Date uploaded: 2022-03-15 21:17:42
President Joe Biden predicted that banning energy imports from Russia would deal a powerful blow to Russian President Vladimir Putin’s war machine. But he also warned that it would likely drive gas prices even higher in the United States, which he said should motivate the U.S. to accelerate the transition to clean energy.
“If we do what we can, it will mean that no one has to worry about the price at the gas pump in the future,” he said. “That’ll mean tyrants like Putin won’t be able to use fossil fuels as weapons against other nations.”
Politicians often talk about the need for the U.S. to be energy dependent but seldom define exactly what that means. If the definition is producing enough energy domestically so that Americans no longer have to buy it from the rest of the world, by some measures the U.S. has already crossed that threshold.

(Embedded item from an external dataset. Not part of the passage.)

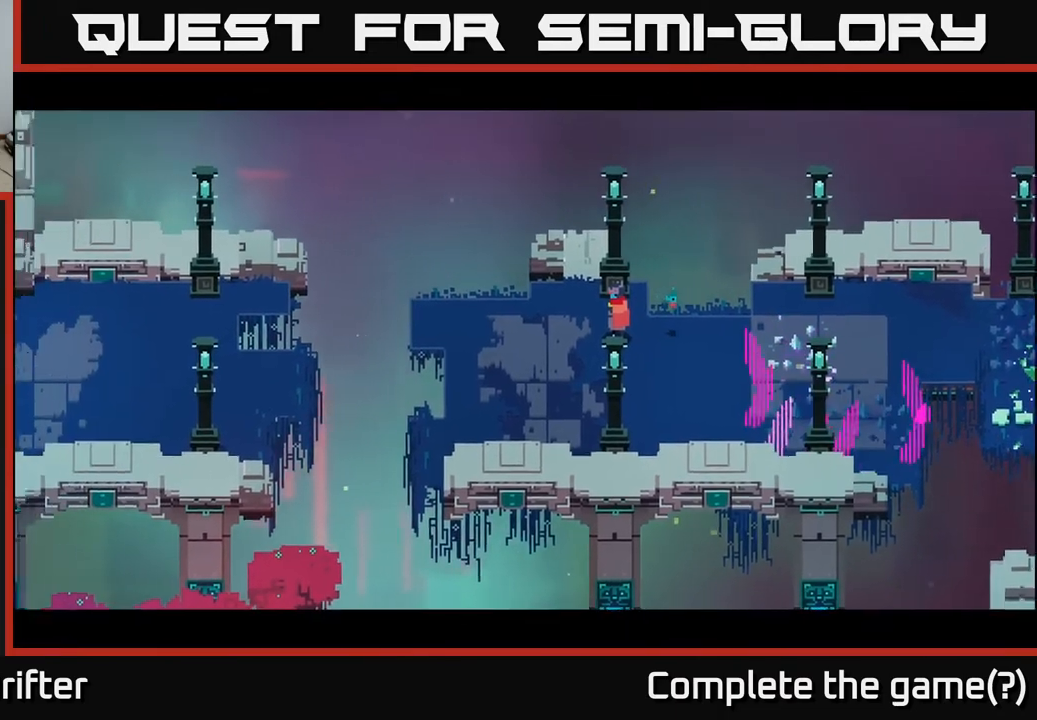
{"buttons": [], "left_stick": "center", "right_stick": "center", "events": [[183, "left_stick", "center"]]}
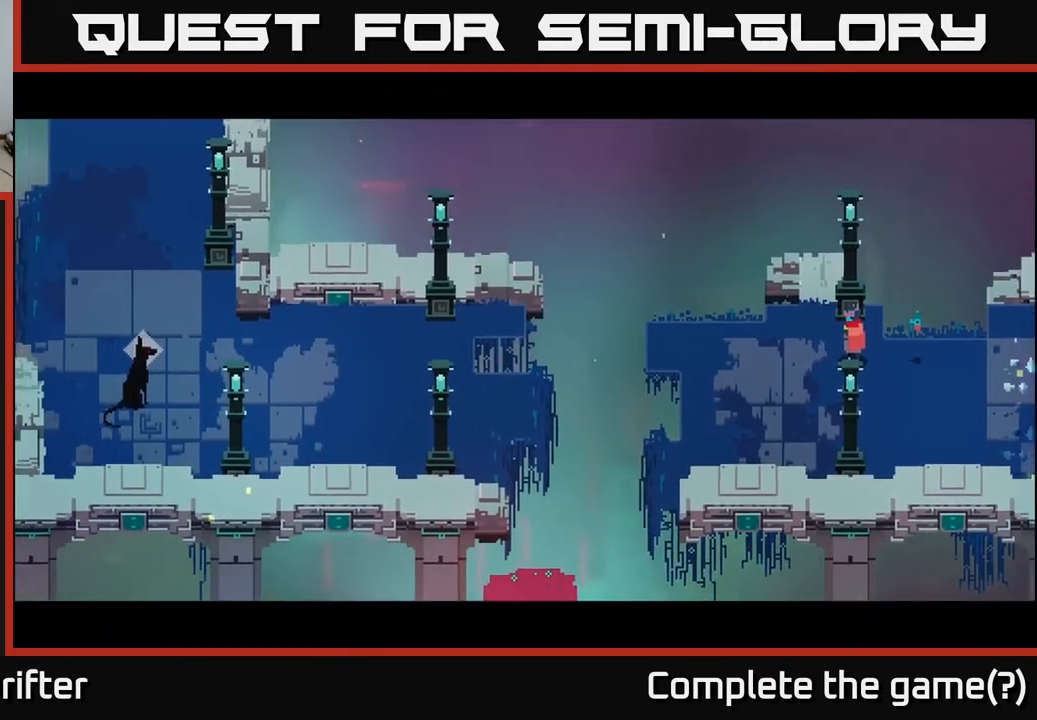
{"buttons": [], "left_stick": "center", "right_stick": "center", "events": []}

Up to the early 1950s, the United States imported relatively small amounts of energy from foreign sources, according to the U.S. Energy Information Administration. In the mid-‘50s, the U.S. began to import greater amounts of crude oil and petroleum products, such as gasoline and distillate fuels, to fill the gap between petroleum consumption and domestic production.
But over time that trend reversed.
In 2019 and 2020, the U.S. exported more primary energy (energy in its raw form) than it imported – the first time that had happened since 1952, the agency said.
There are currently more than 9,100 leases the federal government has approved that oil companies have yet to drill on as well as another 4,600 that are pending review, according to the federal Bureau of Land Management.